Natural gas reshaped the domestic energy market in 2012, lowering energy prices and marginalizing the coal industry.
But America’s shale boom hasn’t undermined renewables. In fact, while analysts were paying attention to fracking this year, a record number of solar panels were being slapped on roofs – enough to produce 3.2 gigawatts of electricity.
That sounds like a lot, but solar is still providing just .05 percent of the country’s total energy. Still, the solar industry keeps expanding. Roan Resh, who heads the Solar Energy Industries Association, said that’s because solar panels are becoming cheaper to make and to install.
“Just to give you perspective,” Resh said, “in Washington, D.C., where I live, when I installed solar on my house six years ago, the average install cost was about $14 a watt. Today it’s about $4 a watt.”
So if you’re installing solar panels, business is good. But there’s a flip side to that equation. Prices are low because of a global manufacturing glut. Solar manufacturers have the capacity to produce way more panels than consumers are asking for right now, and many panel producers are struggling.
The bulk of solar growth is happening at businesses; companies are installing panels on roofs so that they don’t have to buy as much energy from the grid. State and federal policies are making that an easy decision for companies. Businesses who install panels can qualify for grants and tax breaks, and laws in 38 states require a certain amount of electricity to be generated by solar, wind and other renewable sources.
Wind was up this year too. The federal Energy Information Administration says the industry could add 1.2 gigawatts of capacity this year. Wind only provides a small portion of domestic power, about three percent.
Wind is on a strong streak as well, said Rob Gramlich, a vice president at the American Wind Energy Association. “Where we were serving the equivalent of 6 million homes at the end of 2008, we’re serving 13 million today,” he said.
In three of the last five years, wind has been the fastest-growing energy sector. That was the case in 2012, but this year’s totals leave a bit of a false impression. There’s been a flurry of activity in December, and in fact more than half of new wind farms will likely come online this month.\
“The single-most reason for that is the tax support system which we all rely upon is expiring at year end,” explained Jim Spencer, the president and CEO of New York-based EverPower, which runs wind farms in Pennsylvania, New York, Ohio and California. “We really accelerated projects that might otherwise have been built next year.”
The program – called a production tax credit – expires on Dec. 31. It allows companies that get their wind farms running before then to claim a 2.2 cent tax break for every kilowatt hour of energy produced. That might not sound like a lot, but it keeps their business costs down by about 30 percent.

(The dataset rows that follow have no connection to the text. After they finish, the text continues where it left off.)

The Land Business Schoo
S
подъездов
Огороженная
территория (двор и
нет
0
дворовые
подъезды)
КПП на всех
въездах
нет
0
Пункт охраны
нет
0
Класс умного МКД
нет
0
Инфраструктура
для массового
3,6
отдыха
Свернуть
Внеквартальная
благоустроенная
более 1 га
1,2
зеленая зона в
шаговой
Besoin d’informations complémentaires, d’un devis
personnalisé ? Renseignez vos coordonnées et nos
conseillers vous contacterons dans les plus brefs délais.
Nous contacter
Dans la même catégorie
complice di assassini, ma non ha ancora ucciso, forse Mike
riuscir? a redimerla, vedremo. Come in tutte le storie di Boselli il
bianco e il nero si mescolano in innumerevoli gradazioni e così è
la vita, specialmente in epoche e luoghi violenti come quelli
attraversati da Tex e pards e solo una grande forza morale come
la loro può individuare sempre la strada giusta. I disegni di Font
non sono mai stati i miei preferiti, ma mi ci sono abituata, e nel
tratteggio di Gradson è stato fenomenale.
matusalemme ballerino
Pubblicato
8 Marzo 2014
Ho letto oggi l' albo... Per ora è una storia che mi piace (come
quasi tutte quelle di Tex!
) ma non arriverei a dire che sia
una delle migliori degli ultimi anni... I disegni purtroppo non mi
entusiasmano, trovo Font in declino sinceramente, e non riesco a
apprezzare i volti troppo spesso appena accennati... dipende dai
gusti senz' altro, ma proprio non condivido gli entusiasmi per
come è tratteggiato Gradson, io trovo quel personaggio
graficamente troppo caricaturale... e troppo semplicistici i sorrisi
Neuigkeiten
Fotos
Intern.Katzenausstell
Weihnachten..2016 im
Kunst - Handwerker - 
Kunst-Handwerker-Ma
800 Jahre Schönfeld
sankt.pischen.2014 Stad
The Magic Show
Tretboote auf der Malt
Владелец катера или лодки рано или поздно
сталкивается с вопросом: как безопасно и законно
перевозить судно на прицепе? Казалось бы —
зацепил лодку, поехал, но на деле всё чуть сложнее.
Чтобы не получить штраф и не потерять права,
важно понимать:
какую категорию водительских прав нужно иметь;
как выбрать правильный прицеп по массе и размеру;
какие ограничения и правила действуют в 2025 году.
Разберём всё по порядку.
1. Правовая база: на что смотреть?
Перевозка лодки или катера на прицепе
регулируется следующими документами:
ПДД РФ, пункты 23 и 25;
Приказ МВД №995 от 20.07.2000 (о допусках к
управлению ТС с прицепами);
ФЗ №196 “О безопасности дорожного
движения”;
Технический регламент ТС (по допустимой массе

So wind power is about to get 30 percent more expensive for the utilities at a time when natural gas is very cheap.
Rob Gramlich, with the American Wind Energy Association, said it is bad news for wind power.
“Utilities are looking at those prices. And they simply won’t buy nearly as much wind power without that credit,” Gramlich said.
The tax credit could still pass, likely as part one of the huge bills all the “fiscal cliff” agreements will be stuffed into. A last-minute extension, however, won’t help for 2013.
“It’s really a black hole next year,” said EverPower’s Jim Spencer. “We have absolutely no construction plans for next year.”
So wind will slow down next year, but you can still expect renewable growth no matter what happens with natural gas, due to those state laws pushing alternative energy.
States are doing that because climate change scientists around the world agree that if we don’t find a replacement for fossil fuels, our goose is cooked.